Actions going forward
This research has resulted in the completion of an integrated quantum chemistry calculation and deep learning analysis platform for building models to predict the miscibility of polymer-solvent systems. We plan to continue improving the predictive performance of the model as we continue to produce data.
Going forward, predicting and understanding of the miscibility of polymers and solvents will become increasingly important in materials development. In recent years in particular, expectations for technological innovations for recycling waste plastic resources are growing rapidly as we move toward realizing decarbonized societies. The development of miscibilizers for various types of polymers will be essential in improving the recycling rates of waste plastics. ISM-MCC Frontier Materials Design Laboratory will be deploying this model for practical applications in miscibilizer development. In order to further improve and extend machine learning techniques and to promote open innovation and open science in the field of materials informatics, we have made part of the developed source code and data available to the public.
Paper published
Title of paper: Multitask machine learning to predict polymer-solvent miscibility using Flory-Huggins interaction parameters
Authors: Yuta Aoki, Stephen Wu, Teruki Tsurimoto, Yoshihiro Hayashi, Shunya Minami, Okubo Tadamichi, Kazuya Shiratori, Ryo Yoshida
Journal: Macromolecules
DOI: 10.1021/acs.macromol.2c02600
Publication date and time: 9:00 (20:00 U.S. time), July 11, 2023
Terminology
*3: Statistical thermodynamics theory based on a lattice model independently proposed by Flory and Huggins in 1942. To this day, this is often cited in discussions of the thermodynamic properties of polymer solutions and polymer mixtures.

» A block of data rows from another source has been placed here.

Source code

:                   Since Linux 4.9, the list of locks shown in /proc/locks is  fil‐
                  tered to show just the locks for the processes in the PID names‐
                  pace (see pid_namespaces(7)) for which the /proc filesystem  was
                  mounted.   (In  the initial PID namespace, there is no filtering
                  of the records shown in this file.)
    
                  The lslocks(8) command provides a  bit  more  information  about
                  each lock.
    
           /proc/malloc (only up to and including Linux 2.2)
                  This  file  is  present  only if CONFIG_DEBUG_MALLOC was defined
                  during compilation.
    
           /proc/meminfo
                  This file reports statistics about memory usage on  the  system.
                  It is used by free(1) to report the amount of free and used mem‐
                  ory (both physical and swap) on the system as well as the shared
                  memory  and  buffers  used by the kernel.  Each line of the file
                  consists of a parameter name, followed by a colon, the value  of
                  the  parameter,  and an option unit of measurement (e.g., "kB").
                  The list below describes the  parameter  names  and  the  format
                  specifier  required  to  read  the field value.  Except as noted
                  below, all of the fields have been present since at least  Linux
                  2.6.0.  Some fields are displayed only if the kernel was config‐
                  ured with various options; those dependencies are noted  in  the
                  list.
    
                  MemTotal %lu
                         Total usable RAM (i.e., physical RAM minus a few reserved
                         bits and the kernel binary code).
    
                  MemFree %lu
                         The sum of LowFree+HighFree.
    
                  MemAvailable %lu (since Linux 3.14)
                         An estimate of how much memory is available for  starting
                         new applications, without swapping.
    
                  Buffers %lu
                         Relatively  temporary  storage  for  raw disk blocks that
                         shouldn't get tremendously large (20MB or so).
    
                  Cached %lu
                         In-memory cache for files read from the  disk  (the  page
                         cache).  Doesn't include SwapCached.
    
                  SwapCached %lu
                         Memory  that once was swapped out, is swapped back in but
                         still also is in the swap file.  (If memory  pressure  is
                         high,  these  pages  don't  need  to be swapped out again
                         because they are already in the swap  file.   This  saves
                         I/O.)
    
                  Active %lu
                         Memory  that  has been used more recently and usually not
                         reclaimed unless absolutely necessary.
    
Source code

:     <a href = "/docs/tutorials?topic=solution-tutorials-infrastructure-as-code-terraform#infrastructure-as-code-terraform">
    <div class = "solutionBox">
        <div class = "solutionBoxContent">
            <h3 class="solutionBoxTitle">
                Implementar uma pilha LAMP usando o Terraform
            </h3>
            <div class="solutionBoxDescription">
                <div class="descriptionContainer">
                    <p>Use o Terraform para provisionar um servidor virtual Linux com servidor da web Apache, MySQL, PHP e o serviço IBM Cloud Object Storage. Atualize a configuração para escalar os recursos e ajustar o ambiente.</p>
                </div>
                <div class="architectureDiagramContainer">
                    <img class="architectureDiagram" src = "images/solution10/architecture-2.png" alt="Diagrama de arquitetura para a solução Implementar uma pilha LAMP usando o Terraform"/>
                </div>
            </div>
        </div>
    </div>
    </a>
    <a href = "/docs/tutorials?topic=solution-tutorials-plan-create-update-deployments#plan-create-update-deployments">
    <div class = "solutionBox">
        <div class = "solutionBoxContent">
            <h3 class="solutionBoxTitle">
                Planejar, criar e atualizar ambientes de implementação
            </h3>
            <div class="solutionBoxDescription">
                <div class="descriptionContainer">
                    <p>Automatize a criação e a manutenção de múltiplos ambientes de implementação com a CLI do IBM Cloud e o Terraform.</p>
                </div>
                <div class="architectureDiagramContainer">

*4: Change in free energy by the mixing of two components.
*5: A method where molecular structures are divided into atomic groups such as CH3 and OH, and the physical properties of an unknown structure are estimated from the contributions of the atomic groups.
*6: A method for estimating activity coefficient, solubility and other thermodynamic properties by evaluating molecular interactions in a solution from surface charge distributions obtained using quantum chemistry calculations.